Goodwill of $99,419, all of which is expected to be deductible for tax purposes, represents the excess of the consideration transferred over the estimated fair value of assets acquired net of liabilities assumed. The Intangible assets acquired included indefinite-lived intangible assets, trade names, which have an estimated fair value of $33,700, and definite-lived intangible assets, distributor relationships, which have an estimated fair value of $22,100 and a useful life of 20 years. The trade names and distributor relationships acquired by the Company have been recorded at estimated fair values using the relief from royalty method and multi-period excess earnings method, respectively. Management engaged a third party valuation specialist to assist in the valuation analysis of certain acquired assets including trade names and distributor relationships.

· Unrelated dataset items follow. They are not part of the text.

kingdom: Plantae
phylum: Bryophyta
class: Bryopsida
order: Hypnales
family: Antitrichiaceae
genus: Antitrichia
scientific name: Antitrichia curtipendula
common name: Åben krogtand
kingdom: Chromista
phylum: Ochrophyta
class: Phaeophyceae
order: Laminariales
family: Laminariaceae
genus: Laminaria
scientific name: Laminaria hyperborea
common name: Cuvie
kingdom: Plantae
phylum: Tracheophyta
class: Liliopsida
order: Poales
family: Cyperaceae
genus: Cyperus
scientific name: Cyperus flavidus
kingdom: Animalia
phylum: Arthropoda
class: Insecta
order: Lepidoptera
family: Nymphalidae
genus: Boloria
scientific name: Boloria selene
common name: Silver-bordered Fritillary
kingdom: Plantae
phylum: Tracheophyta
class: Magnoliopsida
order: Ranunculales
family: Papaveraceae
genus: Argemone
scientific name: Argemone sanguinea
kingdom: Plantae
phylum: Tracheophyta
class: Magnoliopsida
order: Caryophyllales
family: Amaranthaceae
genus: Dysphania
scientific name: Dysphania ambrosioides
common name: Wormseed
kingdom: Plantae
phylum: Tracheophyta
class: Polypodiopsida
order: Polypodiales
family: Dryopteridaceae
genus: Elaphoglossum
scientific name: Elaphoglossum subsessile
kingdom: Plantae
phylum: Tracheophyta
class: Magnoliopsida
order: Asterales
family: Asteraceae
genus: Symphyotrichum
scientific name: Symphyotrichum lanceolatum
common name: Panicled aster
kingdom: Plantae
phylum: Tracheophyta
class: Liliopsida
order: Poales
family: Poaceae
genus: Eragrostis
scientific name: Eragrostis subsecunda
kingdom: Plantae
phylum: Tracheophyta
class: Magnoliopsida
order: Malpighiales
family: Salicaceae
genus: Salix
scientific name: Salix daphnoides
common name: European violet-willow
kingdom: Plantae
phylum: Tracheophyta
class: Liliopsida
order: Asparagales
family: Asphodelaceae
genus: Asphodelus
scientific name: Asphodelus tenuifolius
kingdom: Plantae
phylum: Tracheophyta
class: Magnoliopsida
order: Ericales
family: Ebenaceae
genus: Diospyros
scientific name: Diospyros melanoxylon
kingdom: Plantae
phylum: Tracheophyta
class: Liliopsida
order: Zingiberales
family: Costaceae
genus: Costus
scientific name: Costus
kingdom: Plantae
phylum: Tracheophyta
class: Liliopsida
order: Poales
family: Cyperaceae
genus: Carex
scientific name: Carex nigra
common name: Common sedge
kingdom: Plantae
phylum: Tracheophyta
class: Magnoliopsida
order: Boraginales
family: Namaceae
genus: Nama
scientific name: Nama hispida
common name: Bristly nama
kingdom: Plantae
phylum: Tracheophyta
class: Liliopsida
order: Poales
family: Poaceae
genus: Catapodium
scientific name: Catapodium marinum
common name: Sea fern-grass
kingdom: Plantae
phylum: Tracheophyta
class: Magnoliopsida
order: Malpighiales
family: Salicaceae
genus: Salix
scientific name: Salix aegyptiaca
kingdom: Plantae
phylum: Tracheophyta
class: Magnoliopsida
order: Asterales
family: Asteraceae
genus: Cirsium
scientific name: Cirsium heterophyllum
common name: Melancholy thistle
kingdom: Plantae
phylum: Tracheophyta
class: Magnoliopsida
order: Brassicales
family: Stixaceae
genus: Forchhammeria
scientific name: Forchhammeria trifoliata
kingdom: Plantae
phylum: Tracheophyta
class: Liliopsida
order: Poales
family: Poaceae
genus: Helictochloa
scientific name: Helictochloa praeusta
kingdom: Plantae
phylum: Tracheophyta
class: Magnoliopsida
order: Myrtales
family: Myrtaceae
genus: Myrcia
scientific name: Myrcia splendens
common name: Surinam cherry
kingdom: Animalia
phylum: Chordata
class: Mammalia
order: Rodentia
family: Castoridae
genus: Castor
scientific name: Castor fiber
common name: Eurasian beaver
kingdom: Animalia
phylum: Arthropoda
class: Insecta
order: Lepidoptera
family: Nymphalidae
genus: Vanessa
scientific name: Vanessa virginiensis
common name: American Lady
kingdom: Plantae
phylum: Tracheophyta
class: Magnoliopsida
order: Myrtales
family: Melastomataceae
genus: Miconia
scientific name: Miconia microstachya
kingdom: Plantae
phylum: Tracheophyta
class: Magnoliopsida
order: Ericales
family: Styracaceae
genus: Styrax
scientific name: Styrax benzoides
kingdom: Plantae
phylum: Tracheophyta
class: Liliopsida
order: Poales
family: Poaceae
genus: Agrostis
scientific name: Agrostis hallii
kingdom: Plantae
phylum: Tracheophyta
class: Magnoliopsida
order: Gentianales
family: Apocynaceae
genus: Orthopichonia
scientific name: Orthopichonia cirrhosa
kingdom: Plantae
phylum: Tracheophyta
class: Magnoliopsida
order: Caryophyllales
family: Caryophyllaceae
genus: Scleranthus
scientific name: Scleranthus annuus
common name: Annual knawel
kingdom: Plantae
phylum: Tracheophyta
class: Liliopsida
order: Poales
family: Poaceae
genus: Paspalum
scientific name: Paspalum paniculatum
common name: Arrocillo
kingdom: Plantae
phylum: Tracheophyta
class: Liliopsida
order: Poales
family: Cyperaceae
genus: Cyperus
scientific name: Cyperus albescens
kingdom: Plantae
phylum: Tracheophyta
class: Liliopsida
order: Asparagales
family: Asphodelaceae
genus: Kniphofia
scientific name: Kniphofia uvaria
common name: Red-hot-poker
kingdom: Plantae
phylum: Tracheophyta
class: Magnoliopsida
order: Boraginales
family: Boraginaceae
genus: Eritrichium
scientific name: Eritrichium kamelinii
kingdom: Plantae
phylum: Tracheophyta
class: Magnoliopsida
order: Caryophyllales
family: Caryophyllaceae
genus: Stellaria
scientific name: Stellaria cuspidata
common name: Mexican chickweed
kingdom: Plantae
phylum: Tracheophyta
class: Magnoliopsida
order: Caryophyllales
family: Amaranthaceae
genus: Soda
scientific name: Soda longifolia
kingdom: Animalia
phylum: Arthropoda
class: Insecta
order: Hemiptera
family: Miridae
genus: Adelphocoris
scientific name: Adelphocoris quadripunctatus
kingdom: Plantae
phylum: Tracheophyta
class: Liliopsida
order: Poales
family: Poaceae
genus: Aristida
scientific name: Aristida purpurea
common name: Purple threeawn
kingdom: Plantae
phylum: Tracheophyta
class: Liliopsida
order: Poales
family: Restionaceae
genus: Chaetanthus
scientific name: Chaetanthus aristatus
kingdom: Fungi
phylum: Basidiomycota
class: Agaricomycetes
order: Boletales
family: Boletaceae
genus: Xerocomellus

The operating results of Penelope have been included in the Company’s condensed consolidated financial statements since the June 1, 2023 acquisition date. The operating results and pro forma results are not disclosed due to the immaterial impact to the Company’s Condensed Consolidated Statements of Income.

During the quarter ended June 30, 2023, the Company incurred $1,500 of acquisition related costs for the Acquisition, which are included in selling, general, and administrative expenses on the Condensed Consolidated Statements of Income.
Contingent Consideration. The estimated fair value of the contingent consideration obligation at the acquisition date was $63,900, which was determined using a Monte Carlo simulation approach. This approach requires significant assumptions, including projected net sales, discount rates, and volatility rates. The inputs used in the calculation of the contingent consideration liability are considered Level 3 under the fair value hierarchy due to the lack of relevant market activity. The contingent consideration liability is measured on a quarterly basis and recorded at fair value. The changes in fair value of the obligation result from changes in the key assumptions, such as projected net sales, discount rates, and volatility rates. There were no changes in the fair value measurement of the contingent consideration obligation for the quarter ended June 30, 2023. The amount payable is based upon achievement of certain net sales targets between the acquisition date and December 31, 2025. The possible payments range from zero to a maximum payout of $110,800.